Additionally, the extra weight can impact the performance of the race car. The lighter the driver, the less weight inside of the car. In INDYCAR, drivers are weighed and for the lighter drivers, lead weight is added to the car to meet a requirement.

But in Rahal’s case, the lead weight ballast has to be reduced and that sometimes throws off the center of gravity in the car.

“The facts are it’s not going to work if you don’t work out, too, and eat well,” Rahal said. “It doesn’t do anything. But earlier this year, man, I had given up drinking completely for three, four months. I was working out every day, twice a day on most occasions. I went to a nutritionist, doing everything. I literally was not losing an ounce. It was the most frustrating period of time for me.

“I am the biggest guy here. Is it ever going to be equal for me? No matter what these guys talk about with driver ballast, it’s a whole different thing, where my center of gravity is.”

That is what led the 30-year-old driver from Ohio to study the “Sculpting” procedure. He realizes he is never going to have the metabolism of some of the thinner drivers, but he needs to maintain a weight that minimizes his disadvantage.

“It is a challenge,” he admitted. “Ricky Taylor and Helio Castroneves (on Penske Team Acura in IMSA) weigh 60 pounds less than me or something. There is no ballast there. That’s a big swing, a lot of weight to be carrying around.

“We have to try anything we can. If you’re going to be serious, try to find the performance advantage and the edge, you’ve got to look outside of the box.

“It is something new for me. But the fight I guess against being an ultra-skinny guy.

“I fly home with most of these guys after races, I see most of these guys a lot of times, they’re sitting there eating In-N-Out Burger, whatever else. Literally I cannot do it. If I do it, it immediately reflects for me. These guys you see them the next weekend, they’re like this big.

“It’s like, (crap), it’s not my build.”

Because of Rahal’s height and size, he chose to step away from the endurance races for Team Penske in IMSA at the end of last season. He was replaced at the Rolex 24 at Daytona and the Mobil 1 12 Hours of Sebring by fellow IndyCar driver Alexander Rossi.

Rahal complained that the steering wheel actually hit his legs inside of the Acura, making it difficult for him to drive on the challenging road courses. Since that time, Acura Team Penske has moved the steering column up by a few inches, and it no longer impacts a driver the size of Rahal.

For the IMSA season-ending Petit Le Mans at Road Atlanta on Oct. 12, Rahal will be back in the Team Penske Acura.

“Back in the (Team Penske) shop three weeks ago, I could actually turn the steering wheel, which I was shocked about,” Rahal said. “My head touched the roof, whatever, I’m used to that. Physically being able to steer, which I now should be able to do better.

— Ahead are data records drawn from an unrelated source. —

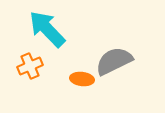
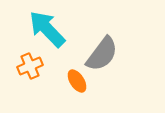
gray semicircle: moved 12 px left, 7 px up; rotated 153 degrees clockwise
orange ellipse: moved 5 px left, 2 px down; rotated 50 degrees clockwise
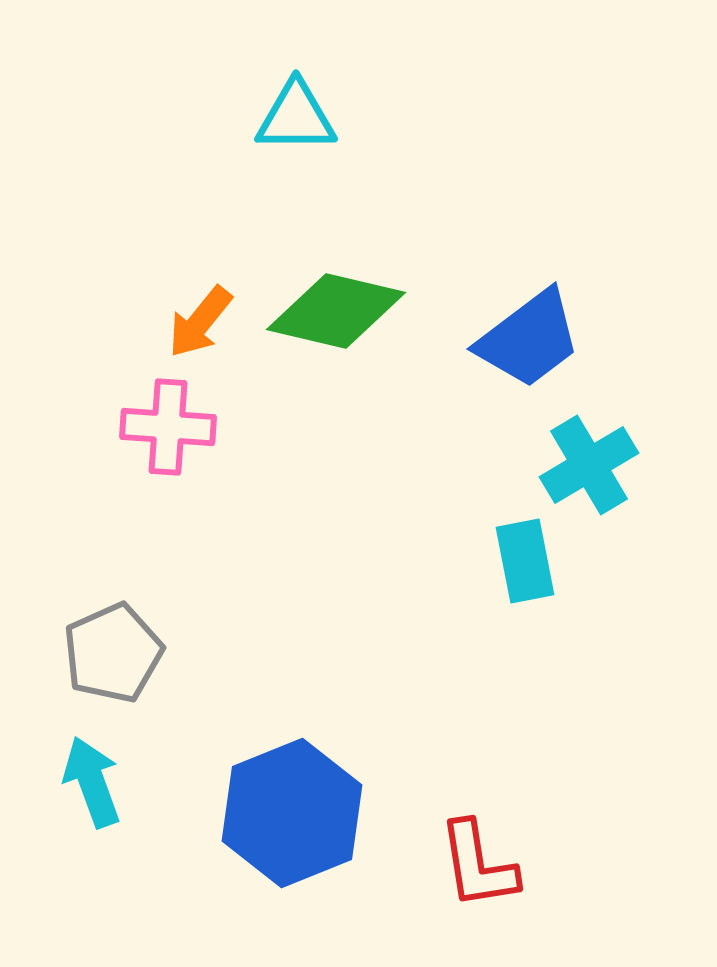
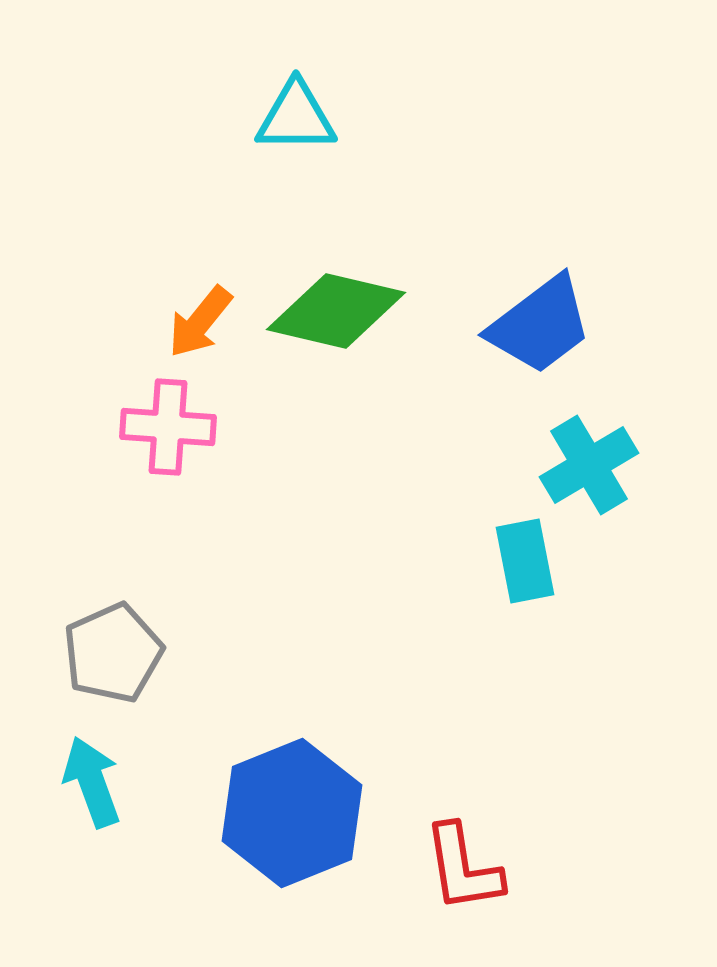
blue trapezoid: moved 11 px right, 14 px up
red L-shape: moved 15 px left, 3 px down
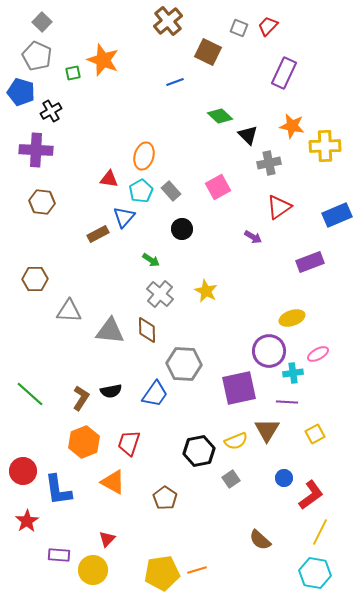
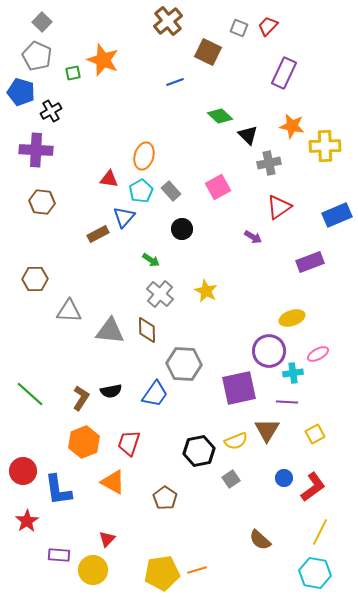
red L-shape at (311, 495): moved 2 px right, 8 px up
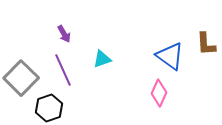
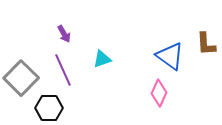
black hexagon: rotated 20 degrees clockwise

“So I’m excited about it. It’s another great opportunity obviously with Penske. But more importantly for me is Acura, Honda. It’s a great thing to be back in.

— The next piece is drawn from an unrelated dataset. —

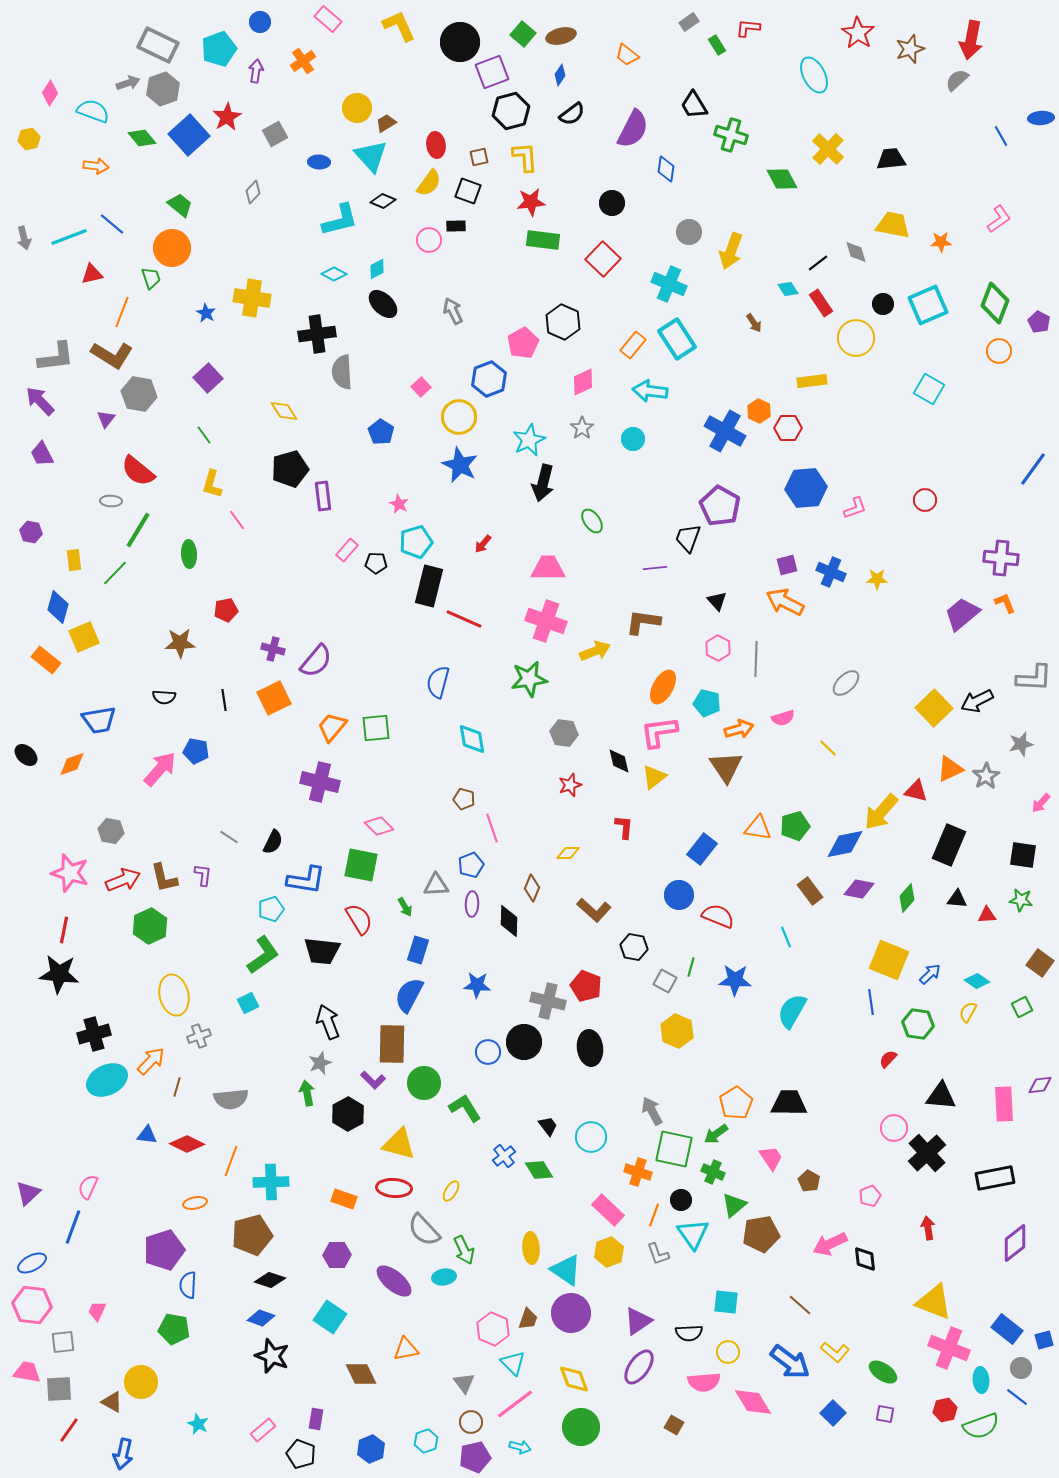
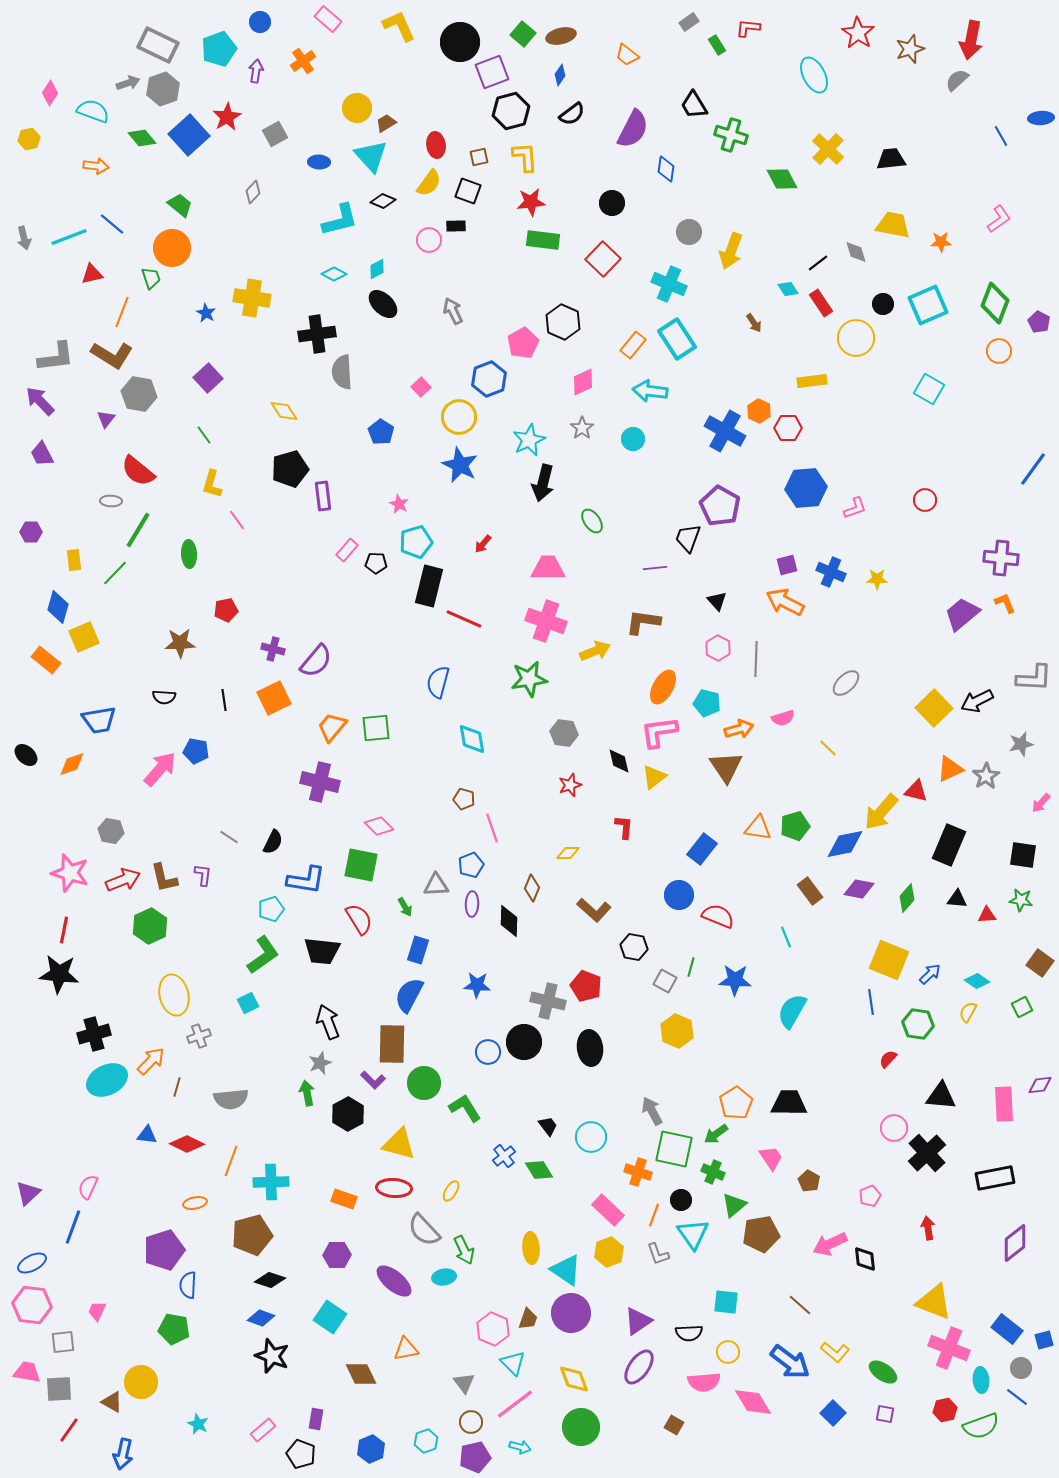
purple hexagon at (31, 532): rotated 10 degrees counterclockwise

“But that wasn’t a weight thing. It’s purely size. They just don’t build cars for guys my size. I used to talk to J.W. (Justin Wilson) about that. It’s the facts of life. Even the GT cars. You would think a GT car would be big. I don’t know if I’ve ever been in a GT car, I was comfortable in either. They’re built for small guys. That’s the way it goes.”

Rahal is taller than his father, Bobby, who is also his IndyCar team owner along with David Letterman and Michael Lanigan.

“I blame my dad,” Rahal said. “I do. You can tell him I said that. I told him, ‘It’s a genetic thing. I got good genes in some ways.’

“I told my wife this the other day, I’m very excited for someday when my career ends just to have a ‘Dad Bod,’ be able to let go for a minute, see how things turn out, because this is getting a little bit exhausting.

“We’re going to stay committed through the winter. I try my hardest every year, but I never tried harder this year to be thin. I weigh about the same as last year, but it took so much effort to get there, I just have to think outside the box.”